**YOUR ASSIGNMENT:**
Count the lines in the listing below that contain the string "отзывы", treating uppercase and lowercase as different, and give only the number.

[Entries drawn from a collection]
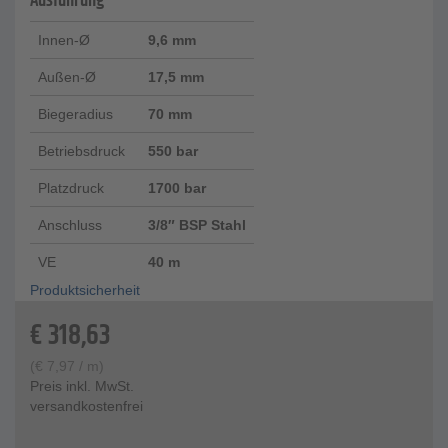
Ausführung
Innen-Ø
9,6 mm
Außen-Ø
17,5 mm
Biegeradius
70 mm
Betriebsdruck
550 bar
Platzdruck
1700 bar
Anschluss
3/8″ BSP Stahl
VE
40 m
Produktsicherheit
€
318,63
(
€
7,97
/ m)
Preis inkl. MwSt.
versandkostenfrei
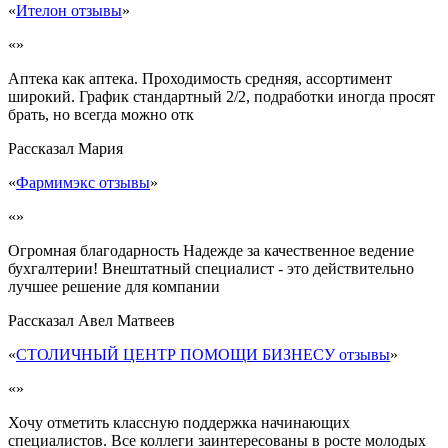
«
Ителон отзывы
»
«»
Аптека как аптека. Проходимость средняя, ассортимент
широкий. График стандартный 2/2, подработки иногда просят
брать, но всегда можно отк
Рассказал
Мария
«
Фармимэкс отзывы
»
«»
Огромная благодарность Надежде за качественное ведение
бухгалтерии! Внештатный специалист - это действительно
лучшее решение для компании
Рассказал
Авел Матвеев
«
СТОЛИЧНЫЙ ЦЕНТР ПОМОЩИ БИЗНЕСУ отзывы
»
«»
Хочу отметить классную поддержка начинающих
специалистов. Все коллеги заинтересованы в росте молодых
--
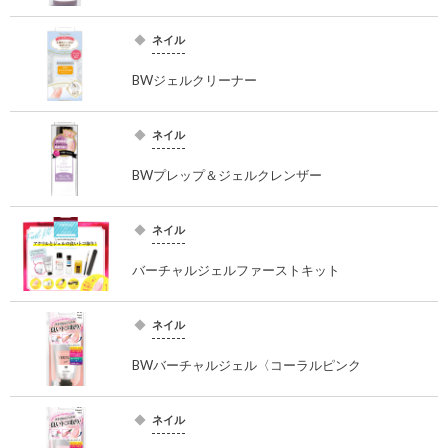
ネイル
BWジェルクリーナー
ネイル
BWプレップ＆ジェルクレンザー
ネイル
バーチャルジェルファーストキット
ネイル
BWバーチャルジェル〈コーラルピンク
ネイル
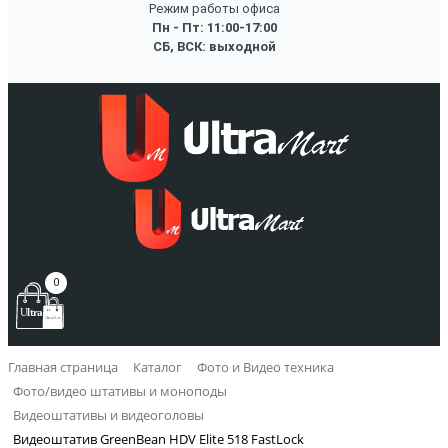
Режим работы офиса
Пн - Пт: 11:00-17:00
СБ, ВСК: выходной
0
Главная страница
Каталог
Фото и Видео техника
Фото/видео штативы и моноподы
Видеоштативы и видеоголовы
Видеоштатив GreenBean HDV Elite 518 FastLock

**RESPONSE TO THE EXERCISE:**
3